Troy University at Dothan
- Former name: Troy State University at Dothan
- Type: Public university, Master's university
- Established: 1961
- Chancellor: Jack Hawkins, Jr, PhD
- Vice-Chancellor: Orrin K. (Skip) Ames III, J.D., LL.M.
- Students: 3,023
- Location: Dothan, Alabama, United States 32°22′33″N 86°18′40″W﻿ / ﻿32.37583°N 86.31111°W
- Website: www.troy.edu

= Troy University at Dothan =

Satellite campus of Troy University in Alabama, US

Troy University at Dothan is a satellite campus of Troy University and is located in Dothan, Alabama.

The campus has its roots in extension courses offered at Fort Rucker, Alabama in the 1950s.

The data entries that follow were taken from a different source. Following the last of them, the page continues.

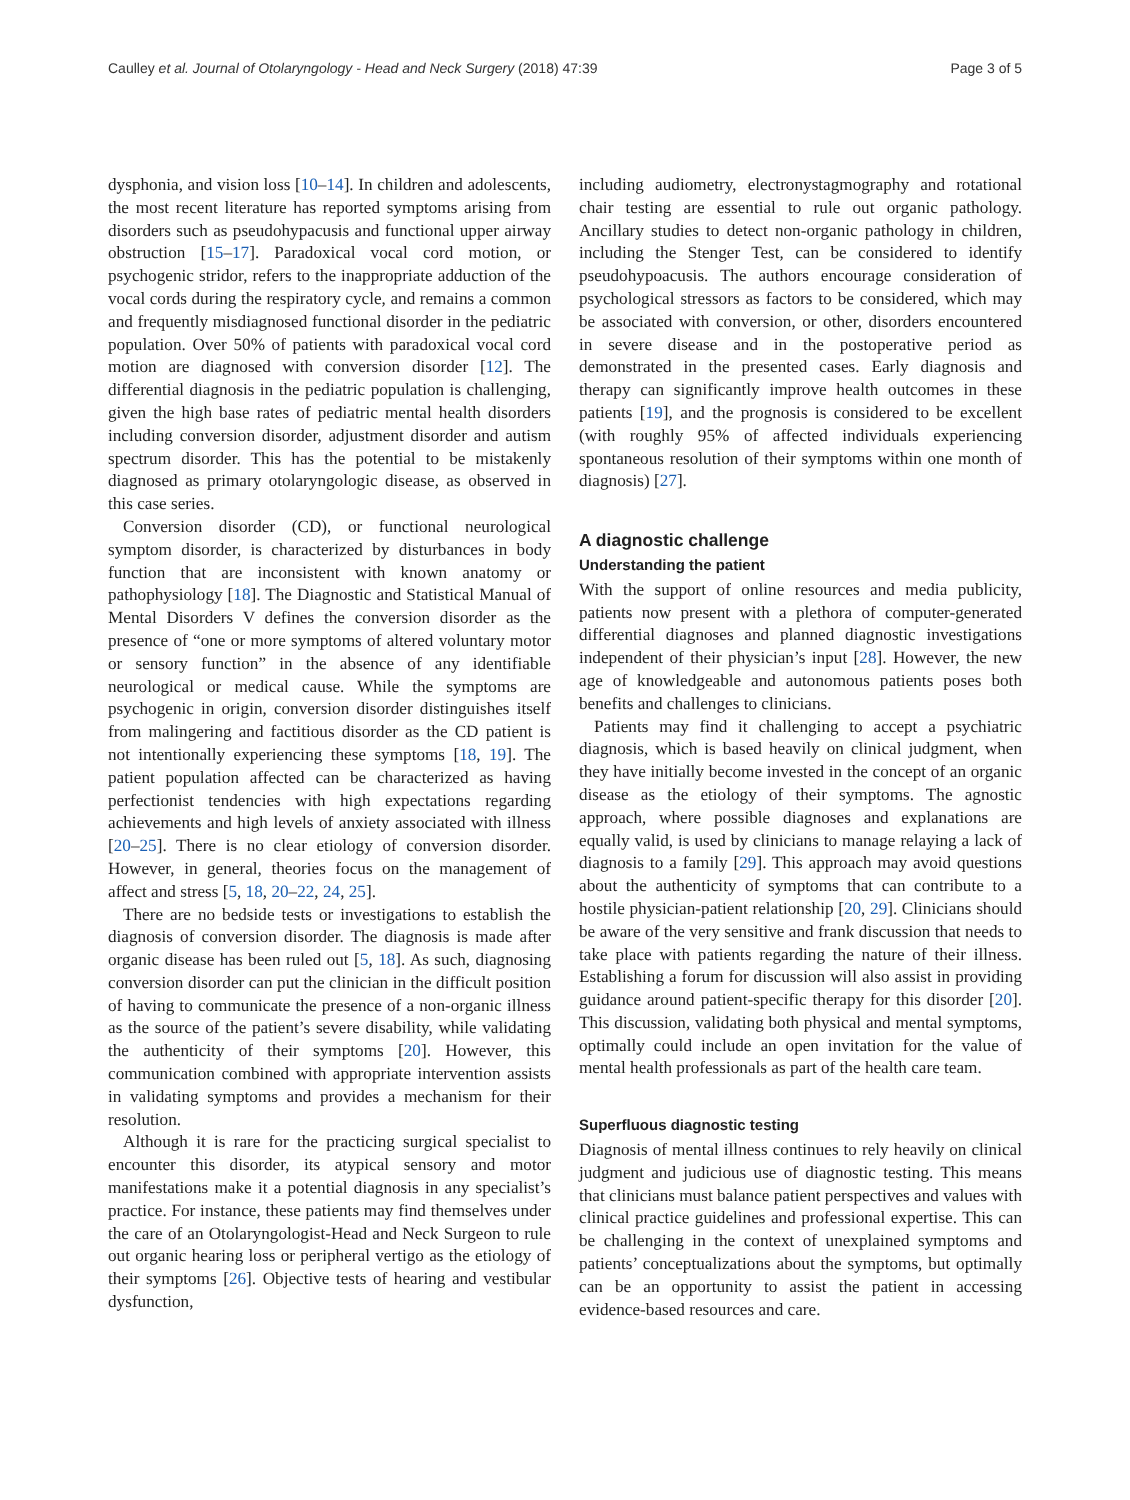Caulley et al. Journal of Otolaryngology - Head and Neck Surgery (2018) 47:39 Page 3 of 5
dysphonia, and vision loss [10–14]. In children and adolescents, the most recent literature has reported symptoms arising from disorders such as pseudohypacusis and functional upper airway obstruction [15–17]. Paradoxical vocal cord motion, or psychogenic stridor, refers to the inappropriate adduction of the vocal cords during the respiratory cycle, and remains a common and frequently misdiagnosed functional disorder in the pediatric population. Over 50% of patients with paradoxical vocal cord motion are diagnosed with conversion disorder [12]. The differential diagnosis in the pediatric population is challenging, given the high base rates of pediatric mental health disorders including conversion disorder, adjustment disorder and autism spectrum disorder. This has the potential to be mistakenly diagnosed as primary otolaryngologic disease, as observed in this case series.
Conversion disorder (CD), or functional neurological symptom disorder, is characterized by disturbances in body function that are inconsistent with known anatomy or pathophysiology [18]. The Diagnostic and Statistical Manual of Mental Disorders V defines the conversion disorder as the presence of “one or more symptoms of altered voluntary motor or sensory function” in the absence of any identifiable neurological or medical cause. While the symptoms are psychogenic in origin, conversion disorder distinguishes itself from malingering and factitious disorder as the CD patient is not intentionally experiencing these symptoms [18, 19]. The patient population affected can be characterized as having perfectionist tendencies with high expectations regarding achievements and high levels of anxiety associated with illness [20–25]. There is no clear etiology of conversion disorder. However, in general, theories focus on the management of affect and stress [5, 18, 20–22, 24, 25].
There are no bedside tests or investigations to establish the diagnosis of conversion disorder. The diagnosis is made after organic disease has been ruled out [5, 18]. As such, diagnosing conversion disorder can put the clinician in the difficult position of having to communicate the presence of a non-organic illness as the source of the patient’s severe disability, while validating the authenticity of their symptoms [20]. However, this communication combined with appropriate intervention assists in validating symptoms and provides a mechanism for their resolution.
Although it is rare for the practicing surgical specialist to encounter this disorder, its atypical sensory and motor manifestations make it a potential diagnosis in any specialist’s practice. For instance, these patients may find themselves under the care of an Otolaryngologist-Head and Neck Surgeon to rule out organic hearing loss or peripheral vertigo as the etiology of their symptoms [26]. Objective tests of hearing and vestibular dysfunction,
including audiometry, electronystagmography and rotational chair testing are essential to rule out organic pathology. Ancillary studies to detect non-organic pathology in children, including the Stenger Test, can be considered to identify pseudohypoacusis. The authors encourage consideration of psychological stressors as factors to be considered, which may be associated with conversion, or other, disorders encountered in severe disease and in the postoperative period as demonstrated in the presented cases. Early diagnosis and therapy can significantly improve health outcomes in these patients [19], and the prognosis is considered to be excellent (with roughly 95% of affected individuals experiencing spontaneous resolution of their symptoms within one month of diagnosis) [27].
A diagnostic challenge
Understanding the patient
With the support of online resources and media publicity, patients now present with a plethora of computer-generated differential diagnoses and planned diagnostic investigations independent of their physician’s input [28]. However, the new age of knowledgeable and autonomous patients poses both benefits and challenges to clinicians.
Patients may find it challenging to accept a psychiatric diagnosis, which is based heavily on clinical judgment, when they have initially become invested in the concept of an organic disease as the etiology of their symptoms. The agnostic approach, where possible diagnoses and explanations are equally valid, is used by clinicians to manage relaying a lack of diagnosis to a family [29]. This approach may avoid questions about the authenticity of symptoms that can contribute to a hostile physician-patient relationship [20, 29]. Clinicians should be aware of the very sensitive and frank discussion that needs to take place with patients regarding the nature of their illness. Establishing a forum for discussion will also assist in providing guidance around patient-specific therapy for this disorder [20]. This discussion, validating both physical and mental symptoms, optimally could include an open invitation for the value of mental health professionals as part of the health care team.
Superfluous diagnostic testing
Diagnosis of mental illness continues to rely heavily on clinical judgment and judicious use of diagnostic testing. This means that clinicians must balance patient perspectives and values with clinical practice guidelines and professional expertise. This can be challenging in the context of unexplained symptoms and patients’ conceptualizations about the symptoms, but optimally can be an opportunity to assist the patient in accessing evidence-based resources and care.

A separate Troy State College teaching center was established at Fort Rucker in the 1960s, which led to the creation of the present-day Dothan Campus. In 1982, the Montgomery and Dothan campuses were granted independent accreditation, and the Troy State University System was formed. In April 2004, "State" was dropped from the university's name to reflect the institution's new, broader focus. In August 2005, all Troy campuses were reunified under one accreditation.

In 2019, Troy University at Dothan opened Coleman Hall, an education center for children aged 6 weeks to 4 years old. The center serves as a training center for university students pursuing careers that involve working with children.